DI DALAM dunia modern terdapat berbagai macam seni. Mereka mengambil berbagai jenis, bentuk, dan cara penciptaan. Satu-satunya hal yang tidak berubah adalah kesenian rakyat, dalam bentuk primitifnya.

bahkan hari ini ide sederhana dianggap seni. Berkat ide, opini publik, dan ulasan kritis, karya seperti “Kotak Hitam”, satu set teh yang dilapisi bulu alami, atau foto Sungai Rhine yang terjual seharga $4 juta. Sulit untuk menyebut benda-benda ini dan benda-benda serupa sebagai seni nyata.

Jadi apa itu seni yang sebenarnya? Pada umumnya, ini adalah karya yang membuat Anda berpikir, bertanya, dan mencari jawaban. Seni nyata menarik, Anda ingin mendapatkan barang ini dengan cara apa pun. Bahkan dalam sastra, karya klasik Rusia menulis tentang kekuatan yang menarik ini. Jadi, dalam cerita Gogol “Potret” karakter utama menghabiskan tabungan terakhirnya untuk membeli potret.

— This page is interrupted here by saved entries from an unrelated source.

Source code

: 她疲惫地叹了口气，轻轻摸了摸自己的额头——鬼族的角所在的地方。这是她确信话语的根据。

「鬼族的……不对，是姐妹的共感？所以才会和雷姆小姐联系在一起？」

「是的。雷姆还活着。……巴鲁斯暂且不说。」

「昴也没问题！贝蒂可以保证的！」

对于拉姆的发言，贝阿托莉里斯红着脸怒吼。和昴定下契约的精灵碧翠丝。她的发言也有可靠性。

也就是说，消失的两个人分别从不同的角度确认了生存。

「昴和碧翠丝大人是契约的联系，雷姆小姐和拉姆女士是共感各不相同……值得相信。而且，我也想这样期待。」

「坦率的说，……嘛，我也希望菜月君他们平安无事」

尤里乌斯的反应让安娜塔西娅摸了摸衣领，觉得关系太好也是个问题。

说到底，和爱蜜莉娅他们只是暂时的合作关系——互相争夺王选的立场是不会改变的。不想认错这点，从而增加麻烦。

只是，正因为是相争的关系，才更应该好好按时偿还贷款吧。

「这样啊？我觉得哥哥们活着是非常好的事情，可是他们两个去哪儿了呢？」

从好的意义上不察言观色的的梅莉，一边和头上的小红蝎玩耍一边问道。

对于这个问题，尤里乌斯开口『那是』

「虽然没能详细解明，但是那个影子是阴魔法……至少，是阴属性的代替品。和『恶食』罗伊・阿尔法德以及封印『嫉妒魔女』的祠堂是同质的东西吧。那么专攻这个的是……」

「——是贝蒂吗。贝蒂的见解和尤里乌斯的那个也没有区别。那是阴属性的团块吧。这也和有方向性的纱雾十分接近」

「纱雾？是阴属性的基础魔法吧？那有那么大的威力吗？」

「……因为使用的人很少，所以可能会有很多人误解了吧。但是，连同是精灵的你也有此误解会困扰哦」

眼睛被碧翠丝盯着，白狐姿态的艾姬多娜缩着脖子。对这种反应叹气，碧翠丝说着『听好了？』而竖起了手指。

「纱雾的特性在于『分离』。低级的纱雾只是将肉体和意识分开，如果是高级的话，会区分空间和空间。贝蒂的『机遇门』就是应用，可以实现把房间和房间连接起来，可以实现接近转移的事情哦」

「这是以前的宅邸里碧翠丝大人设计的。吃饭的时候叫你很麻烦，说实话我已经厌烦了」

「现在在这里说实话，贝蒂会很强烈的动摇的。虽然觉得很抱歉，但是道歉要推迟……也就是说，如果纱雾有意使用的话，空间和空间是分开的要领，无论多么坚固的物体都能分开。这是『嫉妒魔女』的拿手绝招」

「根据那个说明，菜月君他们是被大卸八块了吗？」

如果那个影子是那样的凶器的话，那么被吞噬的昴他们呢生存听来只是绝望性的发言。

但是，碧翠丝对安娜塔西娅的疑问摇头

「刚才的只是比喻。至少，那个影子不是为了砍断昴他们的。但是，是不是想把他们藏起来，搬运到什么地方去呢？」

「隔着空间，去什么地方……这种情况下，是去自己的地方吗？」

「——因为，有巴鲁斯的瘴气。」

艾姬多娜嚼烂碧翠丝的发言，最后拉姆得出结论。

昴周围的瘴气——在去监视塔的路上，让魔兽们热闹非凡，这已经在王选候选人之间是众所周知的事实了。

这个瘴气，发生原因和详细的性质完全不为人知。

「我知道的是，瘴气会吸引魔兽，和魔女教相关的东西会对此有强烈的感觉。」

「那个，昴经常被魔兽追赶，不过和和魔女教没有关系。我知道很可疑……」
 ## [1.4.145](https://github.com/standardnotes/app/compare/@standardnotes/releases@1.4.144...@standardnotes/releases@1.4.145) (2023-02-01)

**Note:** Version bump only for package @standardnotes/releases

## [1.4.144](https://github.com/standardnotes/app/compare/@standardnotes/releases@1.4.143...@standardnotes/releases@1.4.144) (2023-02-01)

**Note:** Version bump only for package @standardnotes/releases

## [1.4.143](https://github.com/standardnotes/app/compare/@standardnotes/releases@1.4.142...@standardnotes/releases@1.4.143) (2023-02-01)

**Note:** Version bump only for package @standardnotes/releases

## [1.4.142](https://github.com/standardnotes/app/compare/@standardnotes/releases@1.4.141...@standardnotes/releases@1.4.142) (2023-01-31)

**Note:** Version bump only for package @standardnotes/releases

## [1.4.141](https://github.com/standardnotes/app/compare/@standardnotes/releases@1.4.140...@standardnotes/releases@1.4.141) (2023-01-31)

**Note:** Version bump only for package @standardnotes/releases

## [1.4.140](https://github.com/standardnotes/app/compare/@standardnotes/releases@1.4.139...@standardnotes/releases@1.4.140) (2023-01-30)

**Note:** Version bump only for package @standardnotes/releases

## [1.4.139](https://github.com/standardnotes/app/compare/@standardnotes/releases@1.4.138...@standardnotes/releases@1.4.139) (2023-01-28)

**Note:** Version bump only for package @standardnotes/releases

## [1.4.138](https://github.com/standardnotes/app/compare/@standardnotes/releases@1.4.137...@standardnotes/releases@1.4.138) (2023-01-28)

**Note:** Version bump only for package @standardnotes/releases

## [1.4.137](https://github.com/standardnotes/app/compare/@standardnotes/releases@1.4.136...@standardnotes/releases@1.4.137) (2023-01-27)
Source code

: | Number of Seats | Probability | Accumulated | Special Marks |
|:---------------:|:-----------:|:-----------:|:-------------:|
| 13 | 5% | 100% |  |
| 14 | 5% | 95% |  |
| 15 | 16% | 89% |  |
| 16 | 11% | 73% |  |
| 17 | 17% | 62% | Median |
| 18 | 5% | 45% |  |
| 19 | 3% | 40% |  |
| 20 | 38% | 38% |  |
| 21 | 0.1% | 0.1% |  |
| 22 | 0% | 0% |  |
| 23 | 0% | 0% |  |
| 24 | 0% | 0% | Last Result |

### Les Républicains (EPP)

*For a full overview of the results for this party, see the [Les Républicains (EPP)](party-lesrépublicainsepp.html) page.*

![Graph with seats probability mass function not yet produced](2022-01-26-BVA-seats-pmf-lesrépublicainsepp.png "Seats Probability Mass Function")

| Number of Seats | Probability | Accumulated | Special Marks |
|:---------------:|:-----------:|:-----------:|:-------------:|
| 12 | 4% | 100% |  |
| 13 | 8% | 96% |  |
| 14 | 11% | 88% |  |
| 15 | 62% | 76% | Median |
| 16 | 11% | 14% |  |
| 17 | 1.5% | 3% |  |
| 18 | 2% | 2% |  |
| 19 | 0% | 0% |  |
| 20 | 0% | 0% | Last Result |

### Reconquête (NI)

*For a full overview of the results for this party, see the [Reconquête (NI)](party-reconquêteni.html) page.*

Seni sejati selalu membuat seseorang lebih baik hati, lebih kuat dan lebih bijaksana. Dengan memiliki pengetahuan dan pengalaman yang sangat berharga yang telah dikumpulkan selama beberapa generasi, dan kini tersedia dalam bentuk yang dapat dipahami, seseorang memiliki kesempatan untuk berkembang dan berkembang.


Seni nyata selalu berasal dari hati yang murni. Tidak peduli apa jadinya - buku, lukisan, musik, drama. Penonton akan merasakannya. Anda pasti akan merasakan apa yang ingin disampaikan oleh penciptanya. Dia akan merasakan emosinya, memahami pikirannya, dan pergi bersamanya mencari jawaban. Seni nyata adalah percakapan tak terdengar antara pengarang dan seseorang, setelah itu pendengar/pembaca/pemirsa tidak lagi sama. Inilah seni yang sebenarnya. Kumpulan perasaan yang benar-benar terkonsentrasi. Seperti yang ditulis Pushkin, itu harus membakar hati orang-orang, dan apa pun yang terjadi - kata kerja, kuas, atau alat musik. Seni seperti ini seharusnya dapat melayani masyarakat dan menginspirasi mereka untuk berubah, menghibur mereka ketika mereka sedih, dan menanamkan harapan, terutama ketika tampaknya tidak ada jalan keluar. Hanya ini satu-satunya cara yang bisa dilakukan, tidak bisa dengan cara lain.

Saat ini banyak sekali benda-benda aneh, bahkan terkadang konyol yang disebut sebagai karya seni. Namun jika mereka tidak mampu “mengejutkan”, maka mereka tidak bisa berhubungan dengan seni secara apriori.